March Wind consists of a continuous catharthis of timbres, rhythms, and motivic material.
The three movement "Year of the Rooster" contrasts with this first work in that here Robinson's development is more gradual.
Jade Streams borders on minimalism with slow moving lines weaving in and out of a sustained drone.
Robinson follows this with Distant Breakers, a work filled with overlaid rapid rhythmic patterns. As in March Wind, the ideas come pouring out.
Mountain Temple is a four-movement work inspired by Japanese silk-screen painting. Similar in conception to "Year of the Rooster", he has especially utilized some fine rhythmic passages, and made excellent use of stereo panning. Beginning with simple plucked sounds, the work builds in timbral intensity as other voices are added, or as the plucked voices are gradually replaced by percussive or reedy timbres in each succeeding movement, with the last movement becoming almost chaotic.

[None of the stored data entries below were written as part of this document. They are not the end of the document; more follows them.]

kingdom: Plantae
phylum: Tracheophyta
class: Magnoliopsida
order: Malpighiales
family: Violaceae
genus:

Ghosts returns to a minimalistic approach with a slow moving melody juxtaposed onto a sustained tone cluster.
Robinson follows this with Soft Stone, a really quite nice song reflecting a 1950's rock ballad style.
Finally, Fire Monkey, the source of the CD's title, reflects back on March Wind.
Robinson has created a CD that makes intelligent musical sense, and can be considered a work in itself. Each piece contrasts nicely in terms of style and time. As a whole, the CD builds in musical interest, and resolves quite nicely by ending much as it started.
Robinson's work is rich in musical ideas. Fire Monkey is an interesting CD with plenty of fine musical ideas.
Michael Robinson is a composer with a vision. I wish him luck with both his music and his vision. He is one of the many independent composers who deserves an audience.